### Text provided
Figure 4. Full physical simulation. A simulated robot interacting with the environment in the SAPIEN [76] framework. Full physical simulation provides the highest fidelity in terms of modeling object interaction, but also a more challenging setting necessitating continuous feedback control.

Actuation: kinematic articulated arm with abstracted grasping. The next step along the spectrum from abstraction to realism is a simulated kinematic arm. In this setting, the agent controls a realistic model of a robotic arm, either via Cartesian end-effector control or joint space control (Cartesian 6-DoF end-effector should be sufficient in practice for most applications), but grasping of objects is abstracted away, such that any object that is located close enough to the end effector is automatically (virtually) "grasped" when the agent issues a "pick" command. This abstraction strikes a compromise between requiring control of an actual robotic body and avoiding some of the intricate dynamic complexities of object interaction, such as inertia and contact forces. This makes it appropriate for simplified manipulation scenarios and methods focusing on perception, while still providing some of the challenges and geometric constraints of a physical body.

### Required tasks
1/ Substitute "accuracy" for "fidelity" in the passage on robot simulation, beginning at the words "Figure 4. Full" and stopping after "continuous feedback control.".
2/ Resume the passage on robot simulation after its last sentence.
The material isn't needed for anything here.

### Excerpted data

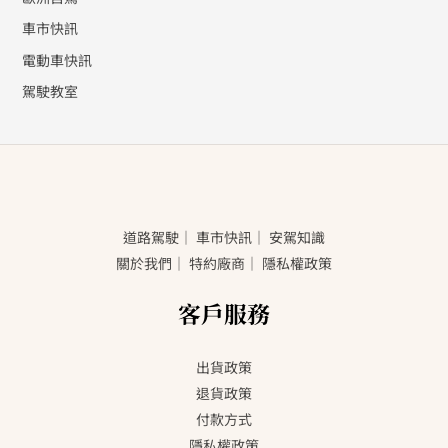
車市快訊
電動車快訊
駕駛教室
道路駕駛
｜
車市快訊
｜
安駕知識
關於我們
｜
特約廠商
｜
隱私權政策
客戶服務
出貨政策
退貨政策
付款方式
隱私權政策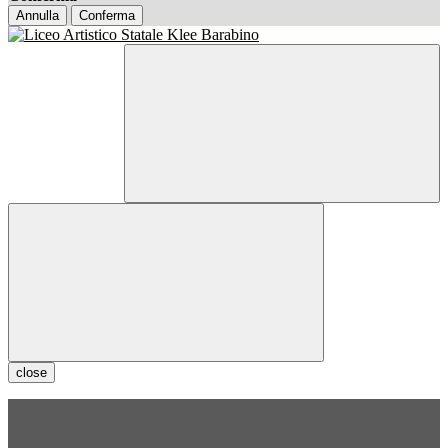
Annulla
Conferma
close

### Solved problems
1/
Figure 4. Full physical simulation. A simulated robot interacting with the environment in the SAPIEN [76] framework. Full physical simulation provides the highest accuracy in terms of modeling object interaction, but also a more challenging setting necessitating continuous feedback control.

2/
Actuation: full physical simulation. A full physical simulation of a robotic manipulator can provide the highest degree of fidelity (see Figure 4 ), but also the greatest challenge in terms of requiring any algorithm to perform both effective closed-loop control and perception. Unlike the kinematic, abstracted grasping setting in the previous paragraph, a full physical simulation requires controlling a robotic arm to actually grasp objects physically, using accurately simulated contact forces. In this setting, the agent's actions directly map to actuation commands for simulated robotic joints. A number of choices must be made in instantiating such an embodiment: (1) end-effector Cartesian or jointspace arm control; (2) position control or force/torque control; (3) the type of gripper control afforded to the agent.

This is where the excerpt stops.